Many return to Coffey’s exhibitions, bringing
others with them, her shows eliciting strong emotions out of viewers, reducing
any number to tears. Some are shocked by what they see, and like many other
artists, Coffey’s work has been banned by those who fear a challenge to
their own belief systems, but curiously, only in her home state of Nebraska
-- some half dozen times in a dozen years. Her current series of window
displays against the war in Iraq have literally been attacked by local
critics of her politics. See
Censorship.
Coffey’s 1990 work The Mounting of Jesse’s Girl, a performance art piece on
rape, was rejected sight unseen by Alliance, a small Nebraska Panhandle
town of 6,000, but debuted by special invitation at a citywide Art Fair held
one year later in the state’s own capital City of Lincoln, population 200,000.
Considered by some to be a "naïve"
or "unschooled" artist of the Outsider School, Coffey’s work actually reflects
many schools of art, beginning with the Northern European Expressionists,
working through Social Expressionism, and including the great Mexican muralists,
especially
Diego Rivera and his wife
Frida Kahlo. Coffey’s work has always
been heavily influenced by Native American artists and the prairie itself
as both inspiration and teacher.
Using unconventional materials as well as
the traditional artist’s media, Coffey has created her own organic expressionism
in color and texture, reflecting her life on the high plains and the multicultural
experience of America. She is an artist’s artist.
Coffey’s writing and illustrations have
appeared in newspapers, as well as national and international magazines.
She produces poetry and prose in varying lengths. Coffey’s performance pieces
come out of her theatrical schooling using poetry and drama to accent her
art works.
Her silk screen designs have been popular
in many states and a national trade show. She was co-owner and primary artist
for the T-shirt Trap in New York City in the early 1980s.
In 2003 Coffey was successfully operated upon for
Breast Cancer.
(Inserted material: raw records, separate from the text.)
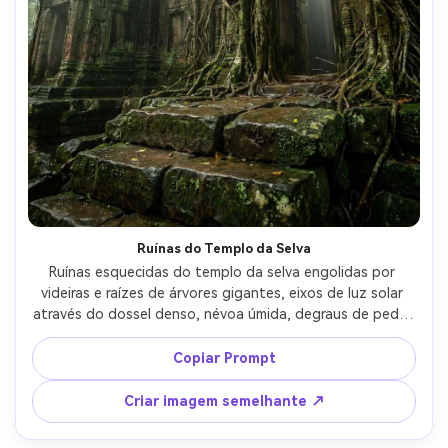
Ruínas do Templo da Selva
Ruínas esquecidas do templo da selva engolidas por 
videiras e raízes de árvores gigantes, eixos de luz solar 
através do dossel denso, névoa úmida, degraus de pedra 
molhada, detalhe fotorealista de musgo e líquen, tirado 
em Canon EOS R3, 28mm, f/3.5, baixa perspectiva, 
Copiar Prompt
classificação de cor verde cinematográfica, alta 
resolução, foco nítido-AR 4:5
Criar imagem semelhante ↗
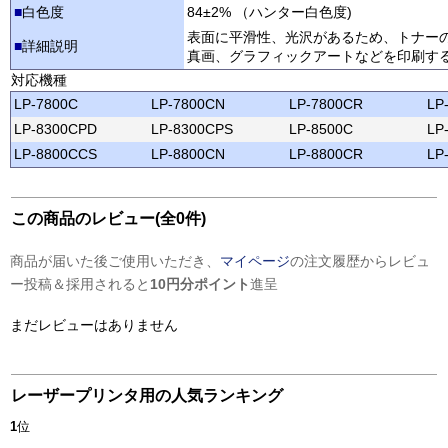
■
白色度
84±2% （ハンター白色度)
表面に平滑性、光沢があるため、トナー
■
詳細説明
真画、グラフィックアートなどを印刷す
対応機種
LP-7800C
LP-7800CN
LP-7800CR
LP
LP-8300CPD
LP-8300CPS
LP-8500C
LP
LP-8800CCS
LP-8800CN
LP-8800CR
LP
この商品のレビュー(全0件)
商品が届いた後ご使用いただき、
マイページ
の注文履歴からレビュ
ー投稿＆採用されると
10円分ポイント
進呈
まだレビューはありません
レーザープリンタ用の人気ランキング
1
位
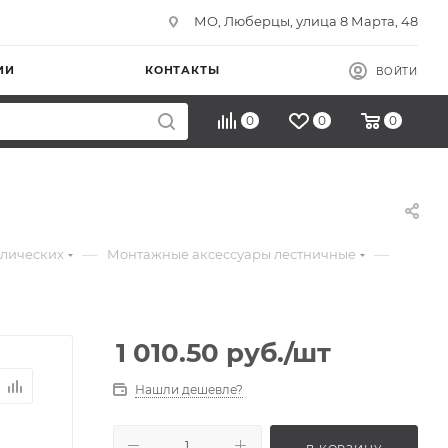
МО, Люберцы, улица 8 Марта, 48
ИИ
КОНТАКТЫ
ВОЙТИ
0
0
0
—
—
ллических
Монтажные аксессуары лестничные
1 010.50
руб.
/шт
Нашли дешевле?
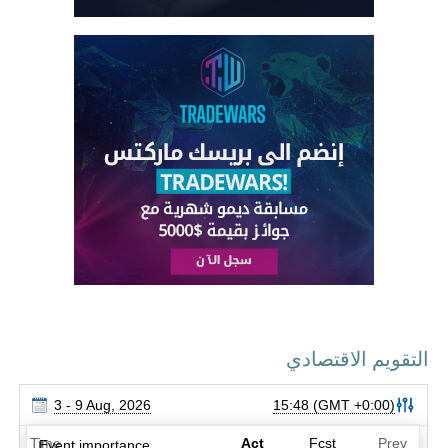
التقويم الاقتصادي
While she won't be officially in remission until
2008, she has had no reason so far to feel that it won't occur.
"Breast Cancer is epidemic now which ought to scare every one into doing
something about the pollution in our earth, air and water," she states,
"but unfortunately our government seems more interested in killing
people than in saving them."
In 2004 Coffey became a Newberry Fellow
at the Newberry Library in Chicago where she studied the
collection of Omaha and the five cognate tribes collections
as part of the requirements for a Masters Degree at Western
Institute for Social Research which she received in May
2006. She is currently working on her PhD. Coffey returned to
college to pursue graduate degrees to further her work among
the Omaha.
"Art and language are two important communication
tools," Coffey states, "in aboriginal cultures they are seen as sacred,
a form of prayer. Each are important to the culture in which they developed.
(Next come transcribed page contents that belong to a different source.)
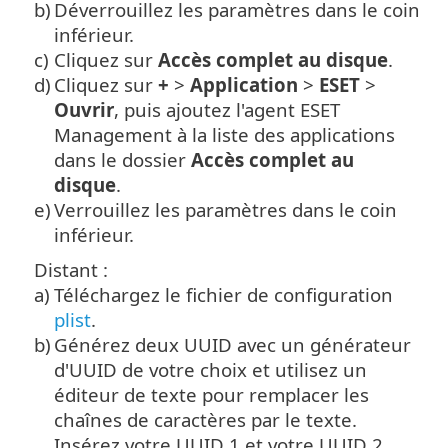
b)
Déverrouillez les paramètres dans le coin
inférieur.
c)
Cliquez sur
Accès complet au disque
.
d)
Cliquez sur
+
>
Application
>
ESET
>
Ouvrir
, puis ajoutez l'agent ESET
Management à la liste des applications
dans le dossier
Accès complet au
disque
.
e)
Verrouillez les paramètres dans le coin
inférieur.
Distant :
a)
Téléchargez le fichier de configuration
plist
.
b)
Générez deux UUID avec un générateur
d'UUID de votre choix et utilisez un
éditeur de texte pour remplacer les
chaînes de caractères par le texte.
Insérez votre UUID 1 et votre UUID 2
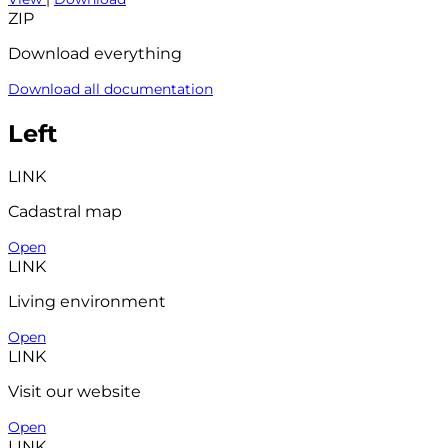
ZIP
Download everything
Download all documentation
Left
LINK
Cadastral map
Open
LINK
Living environment
Open
LINK
Visit our website
Open
LINK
The roots of a people’s history lie deep within their language and their
arts. By studying them both, the modern world can touch base with the wisdom
of their elders directly."
It is the interest she has in both the written
and the visual as well as her constant studies of the wisdom of many cultures,
present and past, that makes Coffey’s work unique.
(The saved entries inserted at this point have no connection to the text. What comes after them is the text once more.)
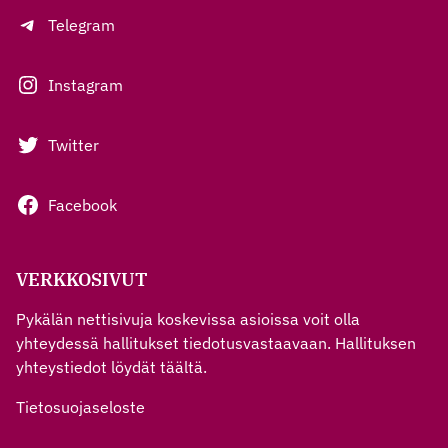
Telegram
Instagram
Twitter
Facebook
VERKKOSIVUT
Pykälän nettisivuja koskevissa asioissa voit olla
yhteydessä hallitukset tiedotusvastaavaan. Hallituksen
yhteystiedot löydät
täältä
.
Tietosuojaseloste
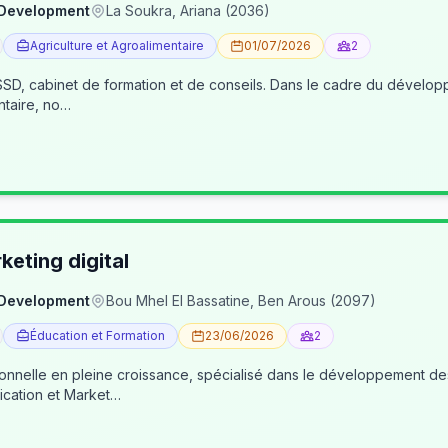
 Development
La Soukra, Ariana (2036)
Agriculture et Agroalimentaire
01/07/2026
2
, cabinet de formation et de conseils. Dans le cadre du développe
ntaire, no…
eting digital
 Development
Bou Mhel El Bassatine, Ben Arous (2097)
Éducation et Formation
23/06/2026
2
ionnelle en pleine croissance, spécialisé dans le développement 
cation et Market…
"Irish storytelling is an art form growing
out of an ancient oral tradition. I find it highly compatible with Native
American and African oral heritages. We are all one, no matter how we define
our differences. We all involuntarily share the experience of birth and
death." Coffey relates.
"My father’s Druidic ancestors were a form
of medicine man — all artists within their own culture. My mother’s people
came from a long line of needle workers and teachers. I am simply picking
up a family trade and taking it to a new place."